Он говорил спокойным тоном, без раздражения, и она поняла, что говорит он не сгоряча, а обдуманно, хотя сказанное причиняет ему боль.
Ей хотелось бы отнестись к его словам с презрением, показать, что покорно стерпит наказание, хотя считает его несправедливым, — пусть бы он все время мучился при воспоминании о своей жестокости. Но у нее дрожали колени. Она была так напугана, что едва держалась на ногах. Сорок ударов плетью! Ей приходилось видеть, как даже сильные мужчины теряли сознание после двадцати ударов. А потом ее ждет изгнание…
— Скажи-ка, — тихо сказала она, — ты намерен собственноручно поработать плетью.
— Нет, — ответил он. — Потому что я в такой ярости, что, возможно, не смогу остановиться на сорока ударах или вообще не смогу поднять плеть. Нет, леди, когда наказание будет приводиться в исполнение, меня уже не будет.
У Аллоры подкосились ноги, И она присела на край кровати, чтобы не упасть. Он подошел к ней и, взяв ее за подбородок, поднял на ноги.

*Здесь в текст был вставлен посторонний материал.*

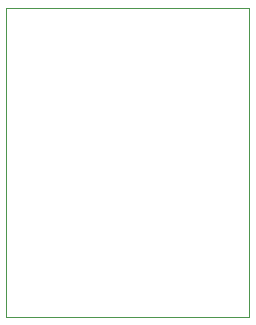
<source format=gbr>
%TF.GenerationSoftware,KiCad,Pcbnew,5.1.6*%
%TF.CreationDate,2021-04-23T20:37:08+02:00*%
%TF.ProjectId,prog,70726f67-2e6b-4696-9361-645f70636258,rev?*%
%TF.SameCoordinates,Original*%
%TF.FileFunction,Profile,NP*%
%FSLAX46Y46*%
G04 Gerber Fmt 4.6, Leading zero omitted, Abs format (unit mm)*
G04 Created by KiCad (PCBNEW 5.1.6) date 2021-04-23 20:37:08*
%MOMM*%
%LPD*%
G01*
G04 APERTURE LIST*
%TA.AperFunction,Profile*%
%ADD10C,0.050000*%
%TD*%
G04 APERTURE END LIST*
D10*
X48006000Y-164592000D02*
X48006000Y-138430000D01*
X68580000Y-164592000D02*
X48006000Y-164592000D01*
X68580000Y-138430000D02*
X68580000Y-164592000D01*
X48006000Y-138430000D02*
X68580000Y-138430000D01*
M02*

</source>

— Ну, ты не намерена просить пощады, любовь моя. Скажи, что покорилась мне, скажи, что поняла, как сильно полюбила меня! — потребовал он, сверля ее взглядом.
Он вдруг запустил пальцы в ее волосы и больно, безжалостно прижался губами к ее губам. Чуть не задохнувшись, она сжала кулаки, отталкивая его.
— Значит, мне не стоит ждать, что ты скажешь или хотя бы прошепчешь о своей любви, — насмешливо спросил он.
Она чуть не плакала, но изо всех сил сдерживала слезы.
— Полюбить вас может разве что последняя кретинка, милорд! Какая-нибудь норманнка!
Он усмехнулся:
— Ага, вот оно, честное признание! Значит, ты меня не любишь, миледи. А мне показалось, что я стал тебе нужен. Ну, миледи, солги еще разок, ведь у тебя настоящий талант плести небылицы.
— Да, милорд! — в ярости воскликнула она. — У меня появилась потребность… быть с вами.
Он снова грубо впился губами в ее губы. Ей показалось даже, что она почувствовала привкус крови. Ухватившись пальцами за лиф платья, он сильно рванул его, разорвав сверху донизу.
Она упала на спину, он сразу же навалился на нее, и она вскрикнула, испугавшись его неистового напора. Но он и внимания не обратил на ее крик. Похоже, его гнев был направлен не столько против нее, сколько против него самого, потому что он сказал с горечью:
— На мне проклятие, леди. Я обречен желать тебя, желать страстно, но, как бы крепко я ни удерживал тебя, ты умудряешься выскользнуть из моих рук! А я буду снова и снова прибирать тебя к рукам, пока не утолю окончательно свой голод.
Не тратя времени на любовную игру, на нежные прелюдии, он рывком вошел в нее, двигаясь резко, быстро, не отрывая от нее взгляда, и лицо его не подобрело, взгляд не смягчился даже после того, как все закончилось. Он лег рядом, но не обнял ее, не произнес ни одного нежного слова.
Поднявшись, он привел себя в порядок. Аллора тем временем пыталась приладить на себе остатки своей одежды. Он отошел к камину и повернулся к ней спиной.
Возмущенная тем, что он грубо использует ее и не считается с ней, она вскочила, не обращая внимания на то, что клочья разорванного платья свалились с нее, быстро пересекла комнату и остановилась перед ним.